PROBLEM STATEMENT ▸
In the patch discussion, which file is listed as receiving the new patterns?

On 17/09/15 10:46, Richard Biener wrote:
On Thu, Sep 3, 2015 at 1:11 PM, Andre Vieira
<andre.simoesdiasvie...@arm.com> wrote:
On 01/09/15 15:01, Richard Biener wrote:

On Tue, Sep 1, 2015 at 3:40 PM, Andre Vieira
<andre.simoesdiasvie...@arm.com> wrote:

Hi Marc,

On 28/08/15 19:07, Marc Glisse wrote:


(not a review, I haven't even read the whole patch)

On Fri, 28 Aug 2015, Andre Vieira wrote:

2015-08-03  Andre Vieira  <andre.simoesdiasvie...@arm.com>

    * match.pd: Added new patterns:
      ((X {&,<<,>>} C0) {|,^} C1) {^,|} C2)
      (X {|,^,&} C0) {<<,>>} C1 -> (X {<<,>>} C1) {|,^,&} (C0 {<<,>>}
C1)



+(for op0 (rshift rshift lshift lshift bit_and bit_and)
+ op1 (bit_ior bit_xor bit_ior bit_xor bit_ior bit_xor)
+ op2 (bit_xor bit_ior bit_xor bit_ior bit_xor bit_ior)

You can nest for-loops, it seems clearer as:
(for op0 (rshift lshift bit_and)
     (for op1 (bit_ior bit_xor)
          op2 (bit_xor bit_ior)



Will do, thank you for pointing it out.



+(simplify
+ (op2:c
+  (op1:c
+   (op0 @0 INTEGER_CST@1) INTEGER_CST@2) INTEGER_CST@3)

DATASET CONTENT ▸
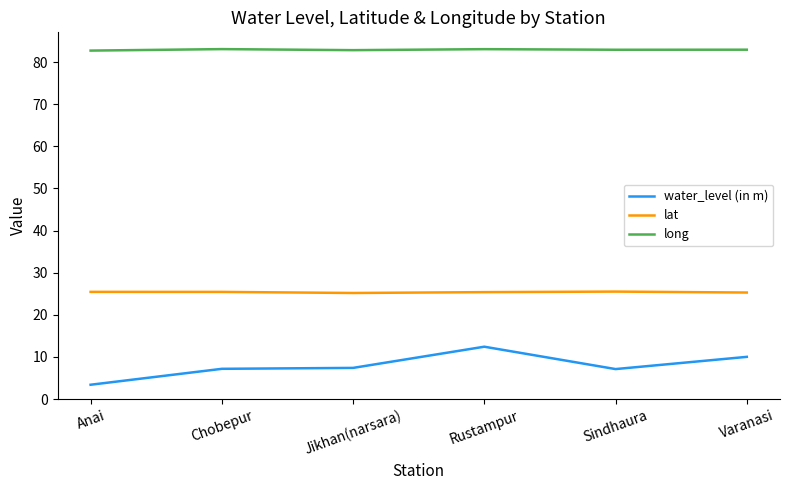

True or false: long has more than 0 points higher than both neighbors.

True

REPLY TO THE TASK ▸
match.pd